Dagmara Kaczmarek-Szałkow: Szpital - Karowa. Wspaniale. Trafiliśmy na cudowną położną - Sylwię. Była z nami przez cały poród i dwie godziny po porodzie. Dopingowała niesamowicie i wszystko pokazała. Karmiłam córeczkę, kiedy tylko znalazła się na moim brzuchu. Odwiedzała mnie także na sali poporodowej, mogłam o wszystko pytać i otrzymywałam pomoc. Dodam jeszcze, że według mnie najważniejsza podczas całego pobytu w szpitalu, porodu jest obecność męża. Dla tatusia to tez wielkie przeżycie, dla rodzącej kobiety najlepsze wsparcie. Tylko kochający mężczyzna wie, jak do nas trafić, gdy zwijamy się z bólu, mówimy, ze już nie damy rady i generalnie ...odchodzimy od zmysłów. On jest tym, który stoi na ziemi i zrobi dla nas wtedy absolutnie wszystko. A potrzeb jest wiele. Mój mąż był cały czas ze mną i wiem, że było mi to bardzo potrzebne. Są momenty, kiedy poza bólem pojawia sie strach, trzeba podejmować decyzje...Warto nie być w tym samej. Wartością jest też to, ze mężczyzna zobaczy, na własne oczy, wysiłek kobiety podczas porodu. 
  
Świat mamy:  Jak to przeczyta, to dopiero będzie dumny i szczęśliwy! :) Pierwsza noc w domu była przespana czy mąż, tata czuwał przy łóżeczku? :))) Ja pamiętam że byłam tak nakręcona, taka adrenalina we mnie była, że kilka nocy spać nie mogłam ale pierwszą noc w domu  - przespałam :))) Dziecko nie płakało a mąż czuwał, to on nie mógł spać:))) 
 Dagmara Kaczmarek-Szałkow: Wróciliśmy do domu 23 grudnia wieczorem...Na choince paliły się lampki...Za każdym razem, jak o tym myślę, mam łzy w oczach...Usiedliśmy z małą pod choinką...Ja znowu płakałam ;-) i mówiłam do niej, że jest naszym najpiękniejszym prezentem...w nocy...rozmawialiśmy z mężem o tym, co przeżywamy...Córeczka pięknie przespała pierwszą noc w domu, i my mogliśmy odespać, ale zrywaliśmy się na równe nogi przy każdym najmniejszym kwilnięciu....Chaos zaczął się od rana ;-) Karmienie, pieluchy, przebieranie, wszędzie bałagan...Gdyby nie karmił mnie mąż, ja nic bym nie jadła. Nie miałam czasu!
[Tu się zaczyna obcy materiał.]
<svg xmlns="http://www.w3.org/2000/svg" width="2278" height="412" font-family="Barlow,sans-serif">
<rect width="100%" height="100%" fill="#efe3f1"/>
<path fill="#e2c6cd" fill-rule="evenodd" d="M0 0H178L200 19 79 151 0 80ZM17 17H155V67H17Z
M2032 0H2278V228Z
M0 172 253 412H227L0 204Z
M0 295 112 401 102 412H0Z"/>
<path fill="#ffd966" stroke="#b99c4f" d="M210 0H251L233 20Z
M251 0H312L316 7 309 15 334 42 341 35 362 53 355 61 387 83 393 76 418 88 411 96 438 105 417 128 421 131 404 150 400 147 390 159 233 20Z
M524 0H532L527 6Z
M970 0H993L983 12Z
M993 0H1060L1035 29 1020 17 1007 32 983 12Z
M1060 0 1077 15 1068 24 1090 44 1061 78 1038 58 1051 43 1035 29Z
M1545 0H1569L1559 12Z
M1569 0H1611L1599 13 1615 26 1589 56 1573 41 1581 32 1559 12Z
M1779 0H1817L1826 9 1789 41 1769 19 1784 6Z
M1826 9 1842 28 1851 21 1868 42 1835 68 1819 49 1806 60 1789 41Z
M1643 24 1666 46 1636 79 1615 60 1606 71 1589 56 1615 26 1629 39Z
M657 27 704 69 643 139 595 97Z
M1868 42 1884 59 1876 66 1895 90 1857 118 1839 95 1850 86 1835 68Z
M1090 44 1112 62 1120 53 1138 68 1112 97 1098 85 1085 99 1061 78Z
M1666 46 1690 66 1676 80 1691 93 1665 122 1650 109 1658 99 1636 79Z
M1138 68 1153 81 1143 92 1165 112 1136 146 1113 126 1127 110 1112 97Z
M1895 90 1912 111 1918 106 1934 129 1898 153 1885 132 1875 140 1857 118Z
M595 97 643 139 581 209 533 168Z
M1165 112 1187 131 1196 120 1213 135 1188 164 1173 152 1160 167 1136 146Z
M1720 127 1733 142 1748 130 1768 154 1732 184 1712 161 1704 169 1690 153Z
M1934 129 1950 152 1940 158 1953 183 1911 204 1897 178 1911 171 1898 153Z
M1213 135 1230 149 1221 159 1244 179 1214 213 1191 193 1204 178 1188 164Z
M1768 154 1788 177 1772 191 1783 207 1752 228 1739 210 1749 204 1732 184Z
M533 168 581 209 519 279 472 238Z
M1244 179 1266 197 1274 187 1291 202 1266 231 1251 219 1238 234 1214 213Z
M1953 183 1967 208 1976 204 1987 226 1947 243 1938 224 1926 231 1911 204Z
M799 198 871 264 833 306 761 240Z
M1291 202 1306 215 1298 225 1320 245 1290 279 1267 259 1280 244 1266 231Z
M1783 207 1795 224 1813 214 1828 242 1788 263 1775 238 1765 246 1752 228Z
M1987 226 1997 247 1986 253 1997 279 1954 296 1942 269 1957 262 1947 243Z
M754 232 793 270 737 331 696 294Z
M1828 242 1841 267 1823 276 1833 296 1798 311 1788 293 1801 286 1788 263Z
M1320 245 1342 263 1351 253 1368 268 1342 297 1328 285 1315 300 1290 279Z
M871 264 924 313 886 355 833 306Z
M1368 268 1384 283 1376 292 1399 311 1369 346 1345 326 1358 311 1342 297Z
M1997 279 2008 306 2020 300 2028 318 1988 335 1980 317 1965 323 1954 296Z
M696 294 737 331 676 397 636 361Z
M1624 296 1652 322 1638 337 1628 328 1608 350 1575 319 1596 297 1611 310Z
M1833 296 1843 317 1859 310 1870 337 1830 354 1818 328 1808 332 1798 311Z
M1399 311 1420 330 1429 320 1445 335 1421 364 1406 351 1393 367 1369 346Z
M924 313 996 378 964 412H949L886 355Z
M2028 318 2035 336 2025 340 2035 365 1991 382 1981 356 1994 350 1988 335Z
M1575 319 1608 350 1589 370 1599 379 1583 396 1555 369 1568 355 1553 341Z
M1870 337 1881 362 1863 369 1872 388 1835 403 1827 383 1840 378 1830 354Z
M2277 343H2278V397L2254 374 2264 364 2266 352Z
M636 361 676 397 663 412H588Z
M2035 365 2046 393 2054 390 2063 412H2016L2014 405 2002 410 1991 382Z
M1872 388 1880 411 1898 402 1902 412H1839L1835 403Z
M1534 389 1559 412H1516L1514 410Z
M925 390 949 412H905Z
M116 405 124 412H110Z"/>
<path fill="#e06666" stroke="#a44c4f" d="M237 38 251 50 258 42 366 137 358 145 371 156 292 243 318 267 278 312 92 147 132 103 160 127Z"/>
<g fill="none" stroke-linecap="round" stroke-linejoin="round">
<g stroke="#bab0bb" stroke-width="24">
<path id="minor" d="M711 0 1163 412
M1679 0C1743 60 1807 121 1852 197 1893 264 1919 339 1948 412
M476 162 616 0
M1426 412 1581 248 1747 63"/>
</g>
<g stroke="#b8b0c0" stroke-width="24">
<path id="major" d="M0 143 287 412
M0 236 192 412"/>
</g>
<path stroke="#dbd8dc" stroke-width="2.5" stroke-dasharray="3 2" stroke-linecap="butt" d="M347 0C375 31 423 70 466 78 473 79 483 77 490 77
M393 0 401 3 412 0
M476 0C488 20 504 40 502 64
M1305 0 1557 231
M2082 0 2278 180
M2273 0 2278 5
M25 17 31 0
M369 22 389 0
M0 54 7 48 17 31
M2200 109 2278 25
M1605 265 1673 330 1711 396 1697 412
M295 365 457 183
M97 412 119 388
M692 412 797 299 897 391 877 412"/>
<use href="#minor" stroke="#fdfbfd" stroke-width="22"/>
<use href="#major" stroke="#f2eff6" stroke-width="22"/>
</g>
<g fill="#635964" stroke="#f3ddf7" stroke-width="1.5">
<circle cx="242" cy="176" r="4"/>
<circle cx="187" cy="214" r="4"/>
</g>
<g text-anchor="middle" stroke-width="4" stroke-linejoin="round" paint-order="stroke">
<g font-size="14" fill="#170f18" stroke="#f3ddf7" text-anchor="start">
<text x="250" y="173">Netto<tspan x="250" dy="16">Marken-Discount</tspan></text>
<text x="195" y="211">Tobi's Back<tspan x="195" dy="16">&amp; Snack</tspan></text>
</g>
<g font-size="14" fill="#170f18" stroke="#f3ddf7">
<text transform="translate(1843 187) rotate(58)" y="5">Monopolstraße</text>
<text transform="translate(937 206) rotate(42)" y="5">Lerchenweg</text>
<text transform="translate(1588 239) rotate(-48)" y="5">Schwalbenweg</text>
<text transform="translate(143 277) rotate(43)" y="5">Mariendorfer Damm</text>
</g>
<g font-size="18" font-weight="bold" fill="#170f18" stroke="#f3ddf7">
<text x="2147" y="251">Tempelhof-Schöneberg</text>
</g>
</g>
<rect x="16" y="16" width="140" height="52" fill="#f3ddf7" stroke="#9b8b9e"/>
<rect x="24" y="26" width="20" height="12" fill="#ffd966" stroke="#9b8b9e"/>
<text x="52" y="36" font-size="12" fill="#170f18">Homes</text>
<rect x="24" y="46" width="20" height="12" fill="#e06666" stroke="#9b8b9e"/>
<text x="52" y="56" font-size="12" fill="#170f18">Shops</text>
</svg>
Świat mamy: :))) Oj tak! A jak pierwsze wyjście, spacery, wizyta u lekarza?  Dla mnie było niesamowite to, że niby banalne czynności były niezłym wyzwaniem Zdążyłam ubrać mr T a tu kupa, a tu wycie, bo gorąco i jak wyszłam już - to miałam dość:)))))
Dagmara Kaczmarek-Szałkow: Uuuu pierwszy spacer - to było wyzwanie! Byłam cała spocona! Pchałam wózek i jednocześnie cały czas poprawiałam kocyk, żeby była dobrze przykryta ;-) Oczywiście nie zatrzymując wózka, żeby się nie obudziła ;-) A wyjście ze szpitala...? Dzidzia cała ubrana w pięć warstw, bo to zima...i ryk! nie możemy wyjść, trzeba ją rozebrać nakarmić...I dopiero cała procedura wyjścia - od nowa... Najpierw ubrać siebie czy dziecko? Ile pieluch, ubranek na zmianę wziąć? Jak przenieść z samochodu: dziecko w foteliku, wózek, torbę malej, własną torebkę...Kto wychodzi pierwszy, kto zamyka mieszkanie? Jedna wielka logistyka!
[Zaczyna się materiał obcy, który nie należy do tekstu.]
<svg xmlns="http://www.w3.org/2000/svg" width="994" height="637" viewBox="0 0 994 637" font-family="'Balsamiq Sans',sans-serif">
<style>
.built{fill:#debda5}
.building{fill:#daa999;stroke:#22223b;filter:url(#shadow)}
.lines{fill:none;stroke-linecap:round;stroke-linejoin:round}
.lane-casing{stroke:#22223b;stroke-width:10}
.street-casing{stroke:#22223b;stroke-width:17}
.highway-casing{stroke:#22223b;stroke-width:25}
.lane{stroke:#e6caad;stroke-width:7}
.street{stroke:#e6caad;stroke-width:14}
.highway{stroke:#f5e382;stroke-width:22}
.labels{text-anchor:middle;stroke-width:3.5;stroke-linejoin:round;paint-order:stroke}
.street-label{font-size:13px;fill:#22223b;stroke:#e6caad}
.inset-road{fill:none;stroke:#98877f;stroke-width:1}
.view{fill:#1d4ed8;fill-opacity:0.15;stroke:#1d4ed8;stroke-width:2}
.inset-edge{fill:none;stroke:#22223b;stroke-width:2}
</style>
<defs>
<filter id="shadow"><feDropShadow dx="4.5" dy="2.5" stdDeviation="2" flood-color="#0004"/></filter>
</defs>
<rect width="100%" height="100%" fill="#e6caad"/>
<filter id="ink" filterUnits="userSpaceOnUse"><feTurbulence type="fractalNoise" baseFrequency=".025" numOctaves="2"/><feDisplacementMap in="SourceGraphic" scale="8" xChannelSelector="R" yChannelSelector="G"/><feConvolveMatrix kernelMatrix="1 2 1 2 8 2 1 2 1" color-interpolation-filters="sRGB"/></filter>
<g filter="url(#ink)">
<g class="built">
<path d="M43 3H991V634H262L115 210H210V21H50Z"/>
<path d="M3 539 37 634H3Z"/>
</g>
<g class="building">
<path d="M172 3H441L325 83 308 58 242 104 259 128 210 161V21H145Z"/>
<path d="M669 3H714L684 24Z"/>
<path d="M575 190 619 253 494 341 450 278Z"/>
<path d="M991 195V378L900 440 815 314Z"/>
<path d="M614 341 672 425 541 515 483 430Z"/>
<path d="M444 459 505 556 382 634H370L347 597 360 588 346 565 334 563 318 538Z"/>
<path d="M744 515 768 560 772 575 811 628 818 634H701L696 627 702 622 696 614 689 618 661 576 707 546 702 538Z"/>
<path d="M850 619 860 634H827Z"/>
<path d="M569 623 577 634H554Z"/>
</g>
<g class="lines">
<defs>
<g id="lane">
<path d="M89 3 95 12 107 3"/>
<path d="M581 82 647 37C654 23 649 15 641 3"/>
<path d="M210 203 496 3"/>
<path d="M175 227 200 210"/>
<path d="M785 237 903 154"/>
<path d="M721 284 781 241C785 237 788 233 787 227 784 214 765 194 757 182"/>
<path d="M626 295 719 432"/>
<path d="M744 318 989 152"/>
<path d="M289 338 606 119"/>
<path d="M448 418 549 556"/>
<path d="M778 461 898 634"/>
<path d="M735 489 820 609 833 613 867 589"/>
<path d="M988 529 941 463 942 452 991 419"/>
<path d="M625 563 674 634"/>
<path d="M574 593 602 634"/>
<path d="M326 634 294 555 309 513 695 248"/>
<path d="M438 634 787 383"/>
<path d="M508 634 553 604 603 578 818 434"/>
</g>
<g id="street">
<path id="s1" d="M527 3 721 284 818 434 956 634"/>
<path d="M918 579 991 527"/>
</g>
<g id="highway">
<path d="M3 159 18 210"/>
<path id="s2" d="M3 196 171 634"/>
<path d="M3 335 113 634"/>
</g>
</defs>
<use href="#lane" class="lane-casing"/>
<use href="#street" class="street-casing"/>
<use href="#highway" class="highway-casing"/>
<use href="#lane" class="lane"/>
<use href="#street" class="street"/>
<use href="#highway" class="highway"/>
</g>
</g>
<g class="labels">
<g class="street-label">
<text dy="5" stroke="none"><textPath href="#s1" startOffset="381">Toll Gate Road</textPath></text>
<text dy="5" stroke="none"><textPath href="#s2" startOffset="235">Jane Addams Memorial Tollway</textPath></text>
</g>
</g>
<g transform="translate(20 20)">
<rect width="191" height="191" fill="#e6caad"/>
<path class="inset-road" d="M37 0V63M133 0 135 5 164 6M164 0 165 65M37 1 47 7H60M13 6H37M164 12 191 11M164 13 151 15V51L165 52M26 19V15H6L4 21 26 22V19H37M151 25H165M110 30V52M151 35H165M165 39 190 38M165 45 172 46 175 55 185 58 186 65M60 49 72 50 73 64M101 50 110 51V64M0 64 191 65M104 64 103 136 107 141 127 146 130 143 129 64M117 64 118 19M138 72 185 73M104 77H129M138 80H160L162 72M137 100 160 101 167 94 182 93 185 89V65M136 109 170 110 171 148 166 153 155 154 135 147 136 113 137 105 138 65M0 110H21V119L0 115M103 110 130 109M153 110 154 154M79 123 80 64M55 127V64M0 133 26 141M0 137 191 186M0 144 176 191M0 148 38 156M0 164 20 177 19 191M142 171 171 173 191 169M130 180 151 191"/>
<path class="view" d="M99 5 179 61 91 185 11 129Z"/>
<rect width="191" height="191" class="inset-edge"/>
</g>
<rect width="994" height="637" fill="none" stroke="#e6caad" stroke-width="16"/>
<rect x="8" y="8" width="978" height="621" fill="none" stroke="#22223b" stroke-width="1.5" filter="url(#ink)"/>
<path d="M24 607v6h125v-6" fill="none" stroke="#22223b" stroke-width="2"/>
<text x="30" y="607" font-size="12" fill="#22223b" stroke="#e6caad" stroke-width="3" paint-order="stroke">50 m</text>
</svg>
Ku naszemu zaskoczeniu wielkim sukcesem była za to pierwsza kąpiel! Tosi od razu się spodobało polewanie wodą, zero płaczu i tak już zostało.  Kąpie tata ;-)

Świat mamy Potem jak się to wspomina to wszystko, to jest tyle śmiechu, prawda? :) Właśnie, a teraz? Z każdym dniem jest łatwiej, czy każdy dzień to niespodzianki i nowe trudy? Kolki, płacz bez powodu, pokarm itd. 
Dagmara Kaczmarek-Szałkow: Pierwszy kryzys, to pierwszy ból brzuszka...Płacz,płacz,płacz, nie wiadomo co robić, co się dzieje, stres, zmęczenie i bezradność, telefony do mamy, sąsiadki, koleżanek...Ciężko...pewnie zjadłam coś czego maleńka nie mogła strawić...Pomocny okazał się spacer...Choć mocno padał śnieg....Ulga gdy w końcu zasnęła i następnego dnia było już lepiej ;-) Każdy dzień jest inny. już wiem, że lepiej nic nie planować ;-) bo pewnie się nie uda ;-)

Świat mamy :) Dokładnie!!! Jakie myśli krążą w głowie świeżo upieczonej mamy?
Dagmara Kaczmarek-Szałkow Jak teraz będzie wyglądało nasze życie? Kiedy się wyśpię? A jak to będzie, jak przyjdzie czas powrotu do pracy... ? Rozłąka z małą - na razie niewyobrażalne. Co teraz jest Tosi potrzebne, czy dobrze realizuję jej potrzeby? Ale także myśli o tym, co mogę a czego nie moge jeść skoro karmię piersią? Myśli o wielkiej odpowiedzialności, o nowym sensie życia, o nowej ja...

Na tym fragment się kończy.